Baldwin had to endure a barrage of harsh yet rather incoherent attacks from rightist billionaire-funded Super-PACs. These attacks, seeking to paint Baldwin as a raving “extremist” who is “too liberal” for Wisconsin, conflicted with the reality of Baldwin’s genuinely sunny and warm disposition and her consistent civility with political opponents.
There were other, less positive developments. The Wisconsin state Senate fell solidly back into the hands of a Republican majority thanks to a stunningly one-sided redistricting process conducted in such secrecy that the GOP’s law firm — the state’s most prominent — implicated in devising the new districts was repeatedly fined by a panel of judges for withholding information revealing the hyper-partisan nature of the plan.

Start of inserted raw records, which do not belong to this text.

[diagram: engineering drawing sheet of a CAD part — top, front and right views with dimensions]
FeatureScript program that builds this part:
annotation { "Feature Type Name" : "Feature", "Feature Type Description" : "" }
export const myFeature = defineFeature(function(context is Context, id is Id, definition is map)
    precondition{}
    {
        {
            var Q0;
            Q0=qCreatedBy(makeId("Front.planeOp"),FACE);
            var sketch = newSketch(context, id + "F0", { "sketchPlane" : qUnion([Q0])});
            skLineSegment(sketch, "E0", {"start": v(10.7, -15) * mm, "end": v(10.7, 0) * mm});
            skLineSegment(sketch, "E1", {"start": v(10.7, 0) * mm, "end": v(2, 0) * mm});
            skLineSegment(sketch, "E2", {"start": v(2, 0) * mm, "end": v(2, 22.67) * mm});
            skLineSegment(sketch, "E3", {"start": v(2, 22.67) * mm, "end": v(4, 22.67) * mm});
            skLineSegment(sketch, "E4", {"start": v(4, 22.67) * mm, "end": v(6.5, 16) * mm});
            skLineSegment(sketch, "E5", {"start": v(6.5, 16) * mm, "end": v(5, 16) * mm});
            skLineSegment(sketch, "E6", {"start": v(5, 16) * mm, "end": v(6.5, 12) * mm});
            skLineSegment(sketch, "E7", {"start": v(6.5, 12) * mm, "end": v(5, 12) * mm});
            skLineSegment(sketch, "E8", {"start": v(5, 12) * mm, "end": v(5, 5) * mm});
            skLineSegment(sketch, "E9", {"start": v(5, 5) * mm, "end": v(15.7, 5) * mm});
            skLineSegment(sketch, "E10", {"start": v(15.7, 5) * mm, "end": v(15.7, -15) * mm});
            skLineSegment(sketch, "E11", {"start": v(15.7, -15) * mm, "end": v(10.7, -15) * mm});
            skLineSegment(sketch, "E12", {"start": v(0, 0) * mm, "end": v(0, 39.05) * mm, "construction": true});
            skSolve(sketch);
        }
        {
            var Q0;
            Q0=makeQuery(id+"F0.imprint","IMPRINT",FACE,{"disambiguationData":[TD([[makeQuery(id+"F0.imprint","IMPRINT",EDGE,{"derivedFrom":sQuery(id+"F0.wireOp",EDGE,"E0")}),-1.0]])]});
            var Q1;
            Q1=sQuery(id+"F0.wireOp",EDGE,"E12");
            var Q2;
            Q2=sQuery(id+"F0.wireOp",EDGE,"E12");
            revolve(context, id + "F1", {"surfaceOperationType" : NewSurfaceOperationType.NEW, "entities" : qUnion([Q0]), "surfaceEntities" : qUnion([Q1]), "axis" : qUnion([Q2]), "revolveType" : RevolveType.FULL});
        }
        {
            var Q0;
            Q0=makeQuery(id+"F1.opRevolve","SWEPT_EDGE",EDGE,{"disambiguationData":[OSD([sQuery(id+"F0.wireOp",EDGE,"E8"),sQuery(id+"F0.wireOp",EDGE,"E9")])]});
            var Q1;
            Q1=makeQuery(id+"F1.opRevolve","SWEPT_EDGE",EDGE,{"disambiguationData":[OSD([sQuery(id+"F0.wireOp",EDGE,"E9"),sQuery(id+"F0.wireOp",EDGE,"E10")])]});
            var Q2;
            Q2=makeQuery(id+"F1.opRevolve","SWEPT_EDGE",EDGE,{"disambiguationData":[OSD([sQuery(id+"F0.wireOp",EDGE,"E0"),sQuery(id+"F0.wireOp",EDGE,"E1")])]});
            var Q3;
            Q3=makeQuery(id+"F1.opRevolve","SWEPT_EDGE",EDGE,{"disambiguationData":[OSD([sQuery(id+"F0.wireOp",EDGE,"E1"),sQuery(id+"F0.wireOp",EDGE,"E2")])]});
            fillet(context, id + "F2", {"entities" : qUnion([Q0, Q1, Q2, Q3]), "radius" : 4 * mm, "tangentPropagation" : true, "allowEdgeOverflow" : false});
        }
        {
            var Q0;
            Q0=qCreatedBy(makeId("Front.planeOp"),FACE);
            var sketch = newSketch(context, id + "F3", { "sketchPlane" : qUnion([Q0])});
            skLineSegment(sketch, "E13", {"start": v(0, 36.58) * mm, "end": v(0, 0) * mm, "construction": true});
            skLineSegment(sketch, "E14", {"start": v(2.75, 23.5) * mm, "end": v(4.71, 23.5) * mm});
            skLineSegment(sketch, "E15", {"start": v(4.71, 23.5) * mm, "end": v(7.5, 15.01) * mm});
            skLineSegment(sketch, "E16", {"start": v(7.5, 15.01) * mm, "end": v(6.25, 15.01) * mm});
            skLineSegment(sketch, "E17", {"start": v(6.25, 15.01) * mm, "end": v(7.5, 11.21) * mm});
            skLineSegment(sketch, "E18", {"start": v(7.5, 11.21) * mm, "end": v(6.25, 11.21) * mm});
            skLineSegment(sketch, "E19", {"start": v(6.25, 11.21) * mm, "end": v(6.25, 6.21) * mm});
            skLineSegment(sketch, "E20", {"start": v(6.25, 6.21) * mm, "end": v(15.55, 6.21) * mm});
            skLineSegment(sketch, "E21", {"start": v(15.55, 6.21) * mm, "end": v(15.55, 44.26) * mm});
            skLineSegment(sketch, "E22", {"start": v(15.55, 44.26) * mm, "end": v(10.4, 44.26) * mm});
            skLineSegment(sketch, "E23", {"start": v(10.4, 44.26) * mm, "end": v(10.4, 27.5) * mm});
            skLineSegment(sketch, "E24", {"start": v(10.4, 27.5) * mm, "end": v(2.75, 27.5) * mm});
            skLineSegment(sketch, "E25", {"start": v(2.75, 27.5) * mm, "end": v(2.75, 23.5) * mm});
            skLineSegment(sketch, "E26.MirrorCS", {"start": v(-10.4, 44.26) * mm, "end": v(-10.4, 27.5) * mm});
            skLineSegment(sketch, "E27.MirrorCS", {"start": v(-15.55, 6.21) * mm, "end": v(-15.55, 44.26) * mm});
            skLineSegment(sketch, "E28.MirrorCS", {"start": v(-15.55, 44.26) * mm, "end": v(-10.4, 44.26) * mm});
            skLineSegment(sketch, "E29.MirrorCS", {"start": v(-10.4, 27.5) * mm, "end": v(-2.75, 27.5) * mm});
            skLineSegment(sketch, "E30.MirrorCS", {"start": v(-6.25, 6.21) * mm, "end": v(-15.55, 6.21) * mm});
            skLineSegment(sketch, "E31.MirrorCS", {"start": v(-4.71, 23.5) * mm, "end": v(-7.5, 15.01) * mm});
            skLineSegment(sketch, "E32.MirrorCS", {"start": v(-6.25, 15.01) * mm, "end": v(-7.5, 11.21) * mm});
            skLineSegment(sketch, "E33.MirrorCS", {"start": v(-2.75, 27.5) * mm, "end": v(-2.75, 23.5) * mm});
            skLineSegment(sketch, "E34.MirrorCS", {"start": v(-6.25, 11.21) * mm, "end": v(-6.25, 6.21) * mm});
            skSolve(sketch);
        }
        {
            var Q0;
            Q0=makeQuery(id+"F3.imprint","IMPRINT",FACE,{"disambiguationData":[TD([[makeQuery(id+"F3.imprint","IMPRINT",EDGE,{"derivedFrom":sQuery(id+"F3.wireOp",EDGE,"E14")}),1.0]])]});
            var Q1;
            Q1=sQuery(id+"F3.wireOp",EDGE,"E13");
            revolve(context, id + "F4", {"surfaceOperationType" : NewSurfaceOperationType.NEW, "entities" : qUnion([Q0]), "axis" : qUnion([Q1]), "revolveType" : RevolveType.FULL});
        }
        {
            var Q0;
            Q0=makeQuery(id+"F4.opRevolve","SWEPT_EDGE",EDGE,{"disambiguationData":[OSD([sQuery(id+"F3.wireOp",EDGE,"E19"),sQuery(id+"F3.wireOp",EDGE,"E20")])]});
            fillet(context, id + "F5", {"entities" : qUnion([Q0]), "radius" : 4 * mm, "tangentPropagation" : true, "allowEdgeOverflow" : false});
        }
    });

Ryan also retained his seat in the House despite the strongest, most serious challenge he has ever faced from Kenosha’s Rob Zerban. Two Tea Party-inspired congressmen elected in 2010, Rob Ribble and Sean Duffy, retained their seats, thanks in part to redistricting that eliminated some Democratic-leaning portions of their old district.
But Wisconsin unions and Democrats managed to tarnish Ryan’s shiny image in national politics. The Republicans had originally hoped that Ryan’s role as vice presidential candidate would help the GOP to carry Wisconsin. Ryan, the House Budget chair, became the first Wisconsinite on either national party ticket. However, the results in his home turf proved to be humiliating for Ryan.
According to figures by John Heckenlively, Democratic activist and Ryan’s under-funded 2010 opponent, Ryan’s presence on the ticket not only failed to sway the state, but also his district and his hometown of Janesville. Ryan, while highly touted in Republican circles, is less happily viewed in his own district and even his hometown because of pro-corporate economic policies (see here) and his opposition to social programs like unemployment compensation, food stamps, healthcare and other services needed by his constituents.
Heckenlively notes, “Paul Ryan lost his hometown, Janesville, by over 8,000 votes in the VP race and by over 3,000 in the Congressional race.”